Insiders pose ID theft threat
Published: 23 Jan 2003 14:32 GMT
Complaints about identity theft have risen 73 percent from a year ago, according to a new report from the Federal Trade Commission.
Identity theft topped the list of consumer complaints in 2002, accounting for 43 percent of all complaints, the FTC said on Wednesday. While people should be careful about safeguarding their personal information from casual thieves, some of the identity theft is coming from inside sources, said Howard Beales III, director of the FTC's Bureau of Consumer Protection.
"What we're seeing increasingly is ID theft that occurred because some insider sees information and steals it from a company. It may be an ID list or a customer list. And there's very little a consumer can do to prevent that," he said.
The complaints are gathered by the FTC's Consumer Sentinel programme, which combines data from several sources, including the Social Security Administration, the Internet Fraud Center and the National Consumer League. Some of the rise in complaints may be attributed to the program's having added new partners and to increased media attention to the FTC's complaints programme, Beales said.
Internet auctions were the second-highest problem category, accounting for 13 percent of consumer complaints, up from 10 percent in 2001. Reports of problems with Internet services and computers -- which include being unable to cancel Internet service provider (ISP) accounts and malfunctioning PC equipment--accounted for 6 percent of complaints, down from 7 percent last year.
Even if such complaints didn't directly involve an Internet service, odds are the Net was involved. Of the complaints that didn't concern identity theft, about half had some relation to Internet -- such as problems arising from solicitations in email or Web ads, for instance.

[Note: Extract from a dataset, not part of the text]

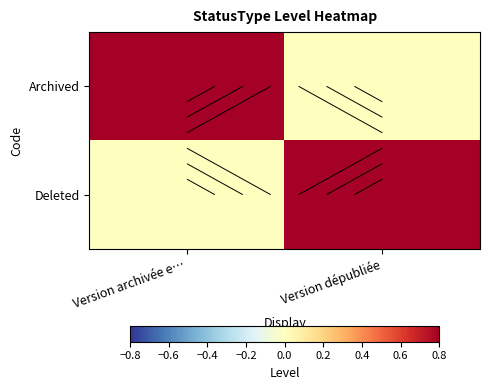

What is the difference between the highest and lowest values at Version dépubliée?

0.8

"It's clear that the growth of the Internet has changed the kinds of fraud that appear," Beales said at a press conference. "There are kinds of frauds that were virtually dead that the Internet has brought back, because it's so easy to contact large numbers of people -- chain letters are an example. But we don't have any evidence that it's changed the total amount of fraud, just changed the channels (that fraudsters) reach people through."